When Anderson was taken, he was planning to get married and his fiancée was six months pregnant with their daughter, Sulome.
They got married soon after he got out of jail, but then they separated a few years later. Anderson and his daughter didn’t talk for many years, even though they were still friendly.
“I really like my dad a lot. ” My dad always cared about me. I didn’t know because he couldn’t prove it to me, Sulome Anderson said in 2017.
The dad and his daughter made up after her book, “The Hostage’s Daughter,” was praised in 2017. In the book, she wrote about going to Lebanon to talk to one of the people who kidnapped her dad and eventually forgiving him.
Anderson said she did amazing things, went through a hard personal journey, and also did an important piece of journalism. “She is a better journalist than I was. ”
Terry Alan Anderson was born in October. 27th of January, 1947. He grew up in a small town by Lake Erie called Vermilion, Ohio, where his dad was a police officer.
After finishing high school, he said no to a free education at the University of Michigan and joined the Marines instead. He became a staff sergeant and fought in the Vietnam War.

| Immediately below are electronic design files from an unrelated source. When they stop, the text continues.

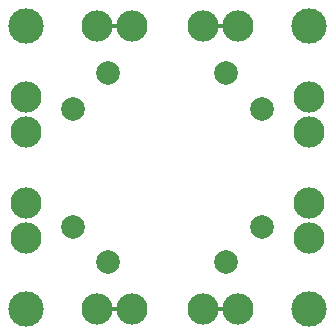
<source format=gbl>
G04*
G04 #@! TF.GenerationSoftware,Altium Limited,CircuitMaker,2.3.0 (2.3.0.3)*
G04*
G04 Layer_Physical_Order=2*
G04 Layer_Color=11436288*
%FSLAX42Y42*%
%MOMM*%
G71*
G04*
G04 #@! TF.SameCoordinates,BD1277A7-5FEE-40B5-B0EC-F627505D423F*
G04*
G04*
G04 #@! TF.FilePolarity,Positive*
G04*
G01*
G75*
%ADD14C,0.30*%
%ADD15C,2.64*%
%ADD16C,3.00*%
%ADD17C,2.00*%
D14*
X7600Y11500D02*
X7900D01*
X7600Y9100D02*
X7900D01*
X8500Y11500D02*
X8800D01*
X8500Y9100D02*
X8800D01*
D15*
D03*
X8500D02*
D03*
X7900D02*
D03*
X7600D02*
D03*
X9400Y9700D02*
D03*
Y10000D02*
D03*
X7000D02*
D03*
Y9700D02*
D03*
X9400Y10600D02*
D03*
Y10900D02*
D03*
X7000D02*
D03*
Y10600D02*
D03*
X8500Y11500D02*
D03*
X7600D02*
D03*
X8800D02*
D03*
X7900D02*
D03*
D16*
X7000Y9100D02*
D03*
X9400D02*
D03*
Y11500D02*
D03*
X7000D02*
D03*
D03*
D17*
X9000Y9800D02*
D03*
X8700Y9500D02*
D03*
X9000Y10800D02*
D03*
X8700Y11100D02*
D03*
X7400Y9800D02*
D03*
X7700Y9500D02*
D03*
X7400Y10800D02*
D03*
X7700Y11100D02*
D03*
M02*

</source>
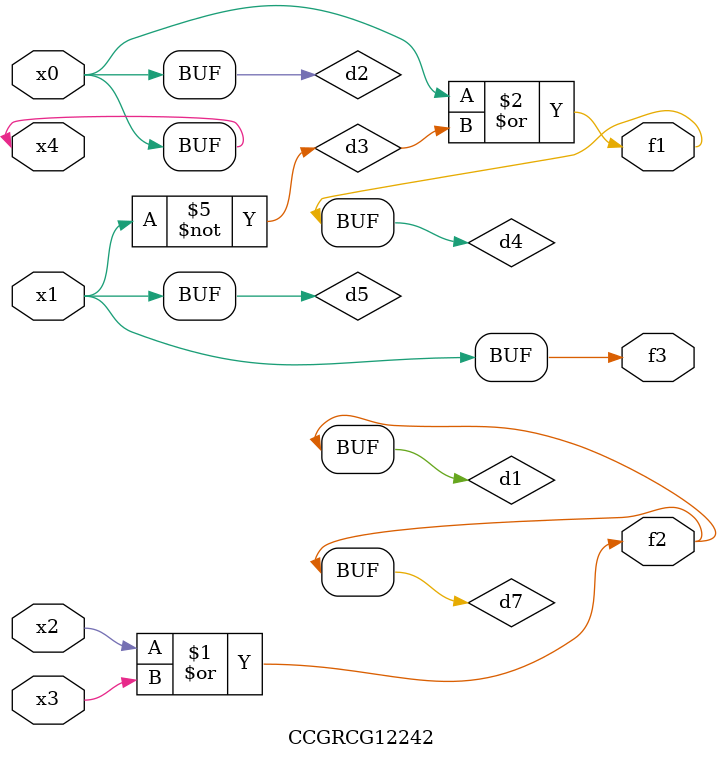
<source format=v>
module CCGRCG12242(
	input x0, x1, x2, x3, x4,
	output f1, f2, f3
);

	wire d1, d2, d3, d4, d5, d6, d7;

	or (d1, x2, x3);
	buf (d2, x0, x4);
	not (d3, x1);
	or (d4, d2, d3);
	not (d5, d3);
	nand (d6, d1, d3);
	or (d7, d1);
	assign f1 = d4;
	assign f2 = d7;
	assign f3 = d5;
endmodule

</source>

After he came back home, he went to Iowa State University. He studied journalism and political science and graduated with two degrees. Then he got a job at the AP. He worked in Kentucky, Japan, and South Africa before coming to Lebanon in 1982, when the country was in turmoil.
“It was the most interesting job I’ve ever had,” he told The Review. “It was very strong. ” There is a war happening and it is very dangerous in Beirut. A very bad war happened, and it went on for about three years before I was taken by force.
Anderson was married three times and got divorced. He is also survived by his daughter from his first marriage, Gabrielle Anderson.
Memorial plans were not yet final, Sulome Anderson said.